Money was always tight for us – it was just never enough.

When I was around 15 years old, I got into a relationship with a boy who was a student in another school. He would give me money which I would use to buy lunch and other essential things like sanitary towels.

I fell pregnant, and everything changed

Unfortunately, I fell pregnant within the same year that I started dating him and then things started changing. He stopped talking to me and did not want anything to do with me. Because I didn’t know what to do, I was very scared.

I decided to hide my pregnancy and would wear baggy, oversized clothes to conceal it from my parents. Before long, rumours about me being pregnant started spreading. One day my stepmom confronted me about it and I had to confess.

I had nowhere to go

She and my dad were extremely angry with me. They threw me out and told me never to go back. I tried pleading with them for forgiveness but they were done. I will never forget the amount of dread I felt when I stepped out of their house. I didn’t have anything on me other than the clothes on my body. Nothing. No money; no food.

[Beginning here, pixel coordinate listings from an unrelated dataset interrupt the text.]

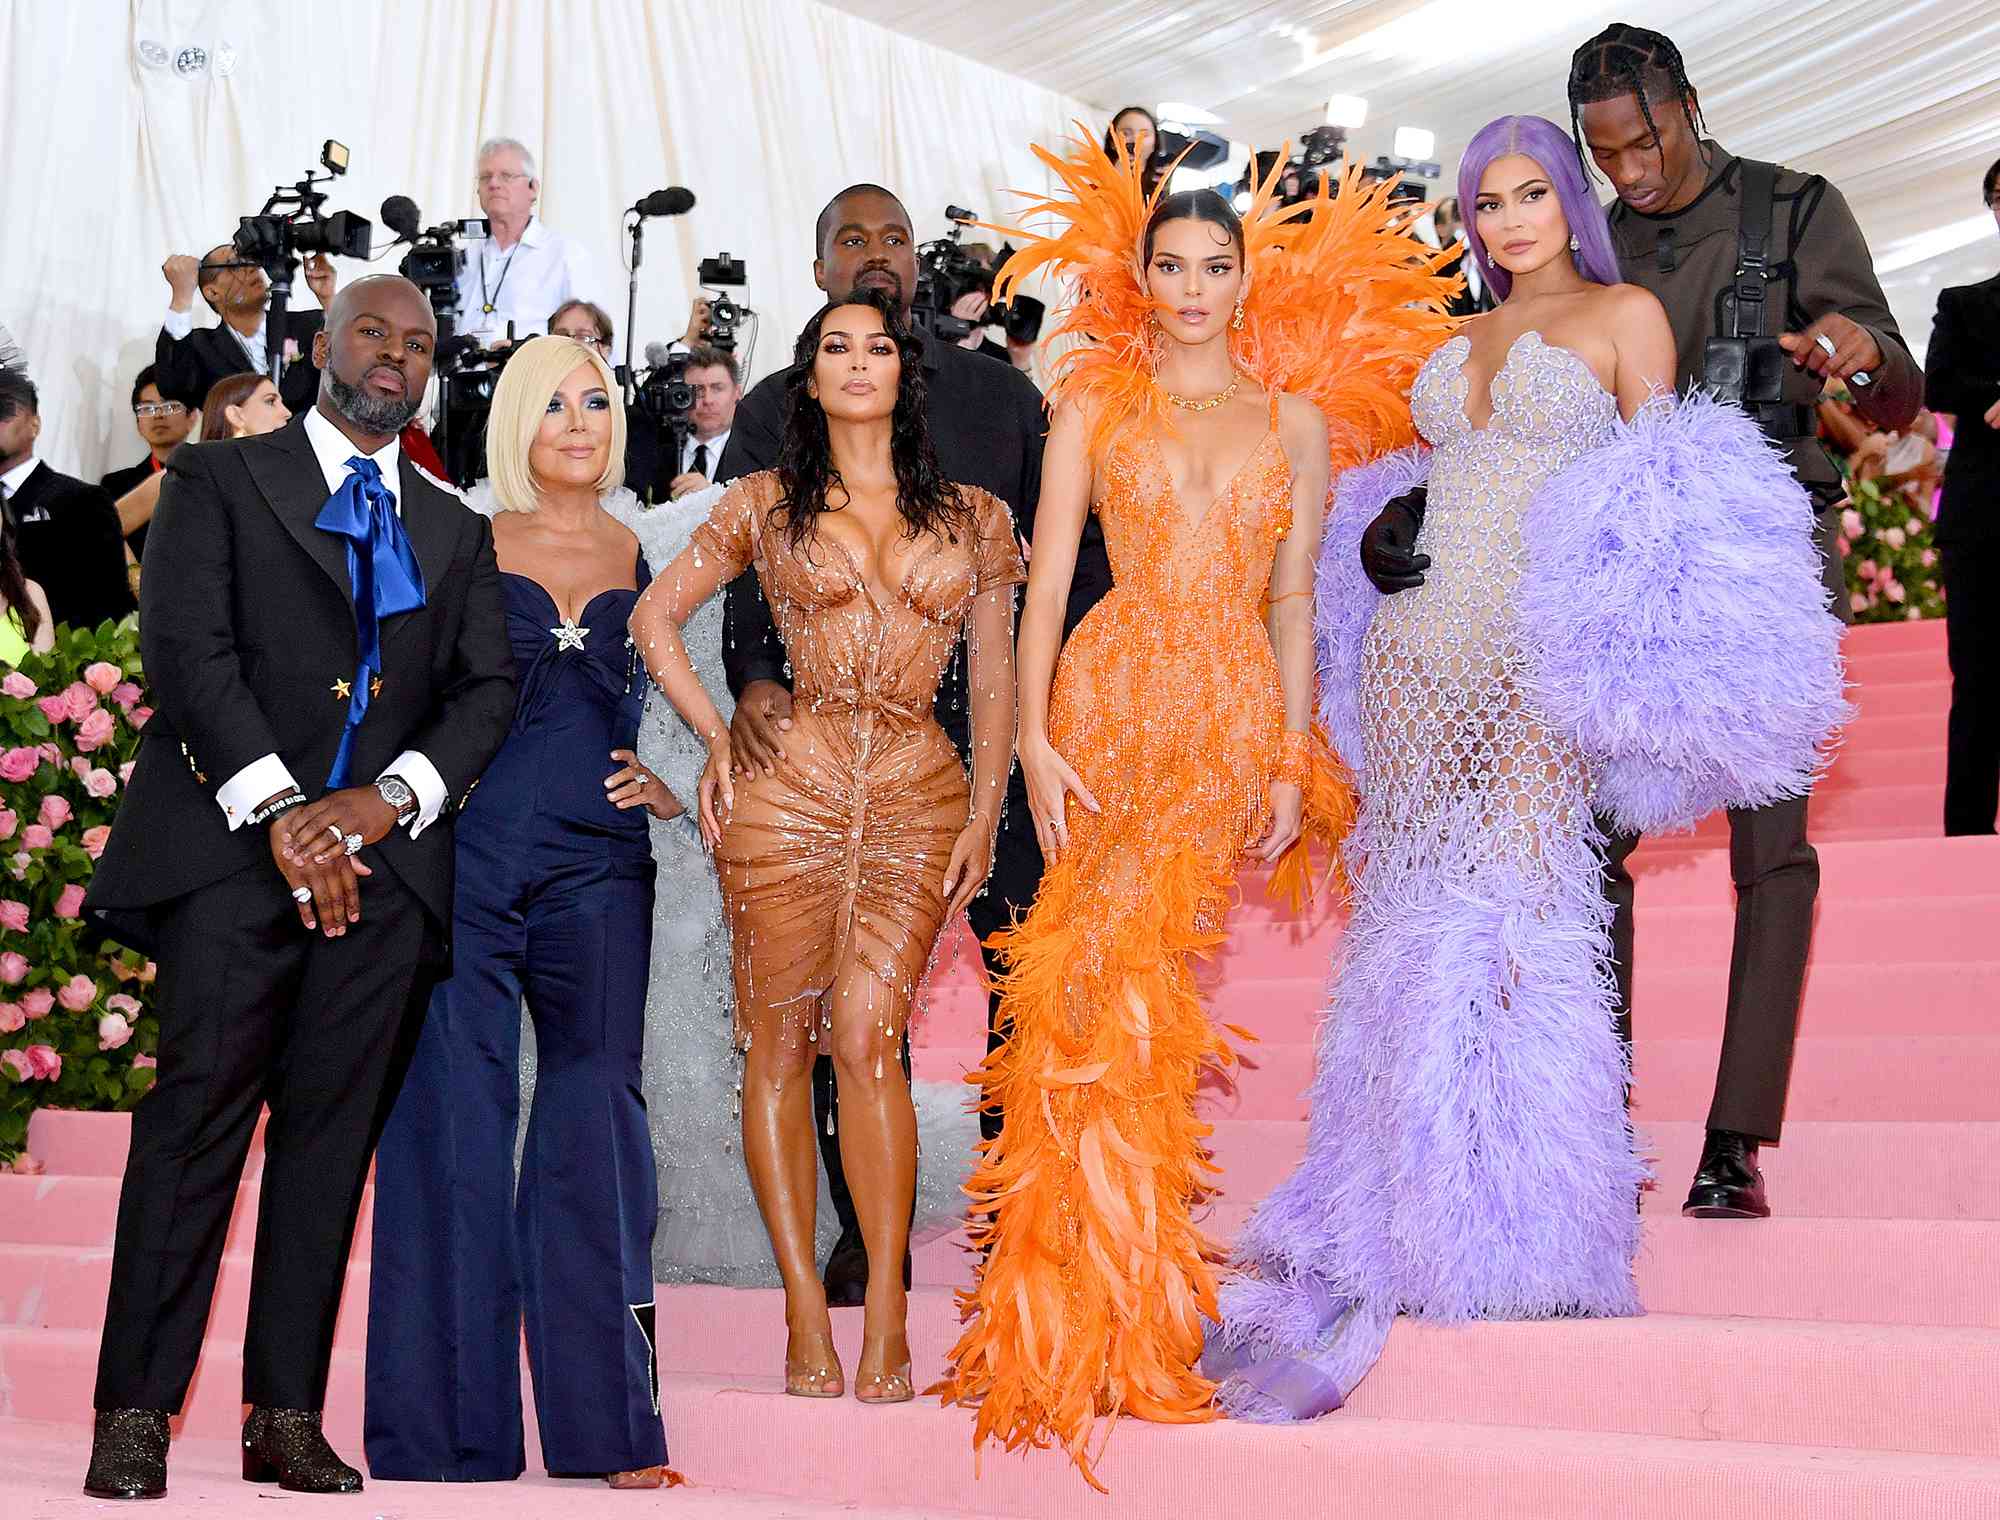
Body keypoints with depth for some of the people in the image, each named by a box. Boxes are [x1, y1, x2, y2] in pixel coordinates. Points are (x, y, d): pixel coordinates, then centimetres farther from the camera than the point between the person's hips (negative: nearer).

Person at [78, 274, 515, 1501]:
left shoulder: (456, 532, 21)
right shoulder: (219, 480, 10)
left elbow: (487, 688, 11)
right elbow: (185, 649, -3)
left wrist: (389, 798, -8)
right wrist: (276, 812, -13)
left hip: (386, 859, 3)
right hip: (236, 846, -3)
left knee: (334, 1136, 2)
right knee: (197, 1118, -9)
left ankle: (288, 1418, 6)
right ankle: (137, 1415, -5)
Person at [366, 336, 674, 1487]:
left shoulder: (647, 554, 13)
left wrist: (676, 781, 3)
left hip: (600, 863, 2)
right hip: (467, 857, -1)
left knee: (596, 1117, 1)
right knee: (455, 1117, -1)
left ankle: (607, 1419, 9)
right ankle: (455, 1430, 8)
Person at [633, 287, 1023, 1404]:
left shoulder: (972, 515, 13)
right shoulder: (769, 504, 10)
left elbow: (996, 675, 14)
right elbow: (656, 617, 14)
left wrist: (986, 811, 4)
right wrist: (718, 737, 3)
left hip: (919, 795, 0)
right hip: (789, 784, 1)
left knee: (866, 1036, -12)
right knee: (782, 1039, 0)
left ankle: (886, 1315, -7)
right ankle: (806, 1306, 7)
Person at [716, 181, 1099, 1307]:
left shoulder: (998, 392, 14)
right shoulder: (775, 411, 12)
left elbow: (1076, 548, 12)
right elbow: (747, 569, 1)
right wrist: (756, 681, -17)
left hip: (988, 728, 0)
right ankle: (867, 1233, 13)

With nowhere to go, I went to my friend and begged her to let me stay in her house as I tried to figure out my life and next steps. She opened her doors for me and after three months I gave birth to my son.

I owe my son a better life

I have been living with my friend since then and selling rice bread for survival. Madam K teaches and mentors me but I would love to go to school so that I can get an education and become a journalist.

I also want to move out of my friend’s house because I feel like she has done enough for my son and I but I don’t have the resources to do that at the moment. My son will be turning three this October so I owe him a better life and want him to have a better life. I tried reaching out to my parents but they still don’t want anything to do with my son and I.

The government won’t let me go to school

I hope that you can help me because school girls who get pregnant are not allowed to go to school in Sierra Leone. That makes me very sad. It breaks my heart to see some of my peers and former schoolmates proceed with their education yet I can’t because the government won’t let me. Some of my peers are in college now and others work for different organizations. But where am I now? I don’t have anyone who can help me to go back to school and I really want to go back to school because it will help me secure my son’s future. Maybe it will also help me to reconcile with my parents because I miss them.

For now, though, my focus is on making the best out of what I have now and to keep the faith in my desire to go back to school.

I promise, that if you support me, I’ll work very hard and become somebody in the future. I promise.

UPDATE: In March 2020, Sierra Leone lifted the ban on pregnant girls attending school.